Recensione: Louder, Harder, Faster
Alla vecchia maniera: voce, chitarra, basso, batteria, nessuna leziosità ed un buon patrimonio di talento ed energia.
Assenti da sei anni – era il 2011 quando venne pubblicato il discreto “Rockaholic” – i Warrant sembrano sempre sul punto di dare un addio definitivo alle scene, lasciando belle memorie di un passato che appare risucchiato dai flutti del tempo. Salvo poi riemergere con un po’ di vitale rock “old style”, mettendo in circolo nuovamente quel fuoco sacro che ha consentito di confermarne negli anni il brand come credibile ed apprezzato. Ancora oggi, grazie essenzialmente a primi due album prodotti, assimilabile con onore ed orgoglio alla grande epoca dell’hard rock americano anni ottanta.
“Louder, harder, faster”: più che un titolo un modo esplicito per far comprendere sin dapprincipio quale sia ora lo stile fondante della band Losangelina, lontana dalle smorfie hair metal degli esordi e dagli incomprensibili eccessi grunge di metà carriera, a pieno vantaggio di un modo di comporre e suonare asciutto, estremamente diretto e genuino.

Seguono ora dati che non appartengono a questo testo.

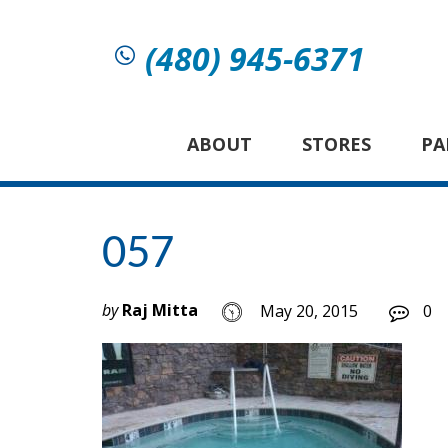
(480) 945-6371
ABOUT
STORES
PA
057
by
Raj Mitta
May 20, 2015
0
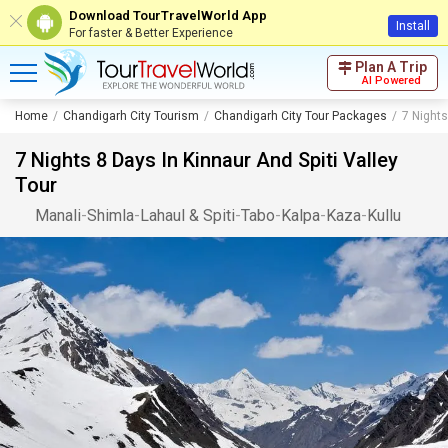
Download TourTravelWorld App
Install
For faster & Better Experience
Plan A Trip
AI Powered
Home
Chandigarh City Tourism
Chandigarh City Tour Packages
7 Nights
7 Nights 8 Days In Kinnaur And Spiti Valley
Tour
Manali
-
Shimla
-
Lahaul & Spiti
-
Tabo
-
Kalpa
-
Kaza
-
Kullu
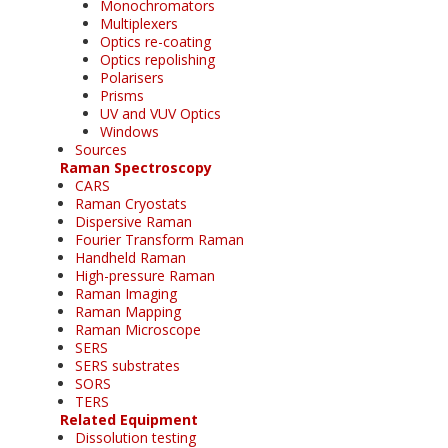
Monochromators
Multiplexers
Optics re-coating
Optics repolishing
Polarisers
Prisms
UV and VUV Optics
Windows
Sources
Raman Spectroscopy
CARS
Raman Cryostats
Dispersive Raman
Fourier Transform Raman
Handheld Raman
High-pressure Raman
Raman Imaging
Raman Mapping
Raman Microscope
SERS
SERS substrates
SORS
TERS
Related Equipment
Dissolution testing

Che non ha timore di mostrare cicatrici e rughe del tempo, fregiandosi piuttosto di una propria natura scevra da smancerie ed atteggiamenti svenevoli.

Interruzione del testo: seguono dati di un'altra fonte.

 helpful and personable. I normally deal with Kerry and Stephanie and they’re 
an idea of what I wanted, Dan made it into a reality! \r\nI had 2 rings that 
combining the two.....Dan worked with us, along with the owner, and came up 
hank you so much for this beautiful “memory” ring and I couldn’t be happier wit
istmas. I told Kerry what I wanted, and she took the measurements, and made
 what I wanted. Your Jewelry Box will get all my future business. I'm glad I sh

Sono rocker vecchio stampo i Warrant e non è più tempo di rincorrere le mode o di apparire diversi da quel che si è. Via libera quindi ad un lotto di brani che non hanno nulla di originale, ma vanno a segno rielaborando con grinta e passione “l’abc” del rock n’roll in modo semplice ed immediato.
L’idea è quella intramontabile di sapori vicini alla tradizione, suoni e scenari magari un po’ demodé, ma sempre ricchi di esuberanza. Una bella sgasata sull’acceleratore su e giù per il Sunset Boulevard, mettendo in fila Mötley Crüe, Black n’Blue, Faster Pussycat, Ratt e Cinderella in un rigurgito di classicume assortito che non può che piacere moltissimo ai fan non più giovanissimi.
Parecchia sostanza, qualche momento un pizzico scontato e moltissima energia: la performante title track, insieme alle incalzanti “Only Broken Heart” e “Choose Your Fate” rappresentano il versante più solido e roccioso della band, guidata con buona sicurezza dall’ex Lynch Mob (molto ex, ormai) Robert Mason, padronissimo della scena ancor più che nel precedente “Rockaholic”.
Ci garbano maggiormente però le trovate hard-bluesy di pezzi come “Devil Dancer” e “Music Man” (chi si ricorda i Tattoo Rodeo?), per non parlare della vena sciocchina e più solare di “Faded” e “Let It Go”, afflati hair metal provenienti dalle profondità più remote del background in forza ad Erik Turner e Jerry Dixon, membri originari del nucleo primèvo della band americana.
Avremmo invece fatto a meno di “U in My Life” – ballata invero molto canonica e finanche banale, di quelle che sanno di strasentito dopo quattro note – e della tediosa “Big Sandy”, pezzo che va sparato nella categoria dei “riempitivi”, in virtù di una linea melodica mai accattivante e di un martellamento troppo monotono delle ritmiche.
Detto di suoni dignitosissimi che nulla hanno di polveroso o vintage, la nuova release dei Warrant non è insomma un disco da torcida furibonda, ma comunque un validissimo esempio di come possa essere efficace e sensato ancor oggi suonare hard rock vecchio stile.
Soprattutto se a praticarlo sono professionisti realmente “sul pezzo” e padroni della materia come i Warrant.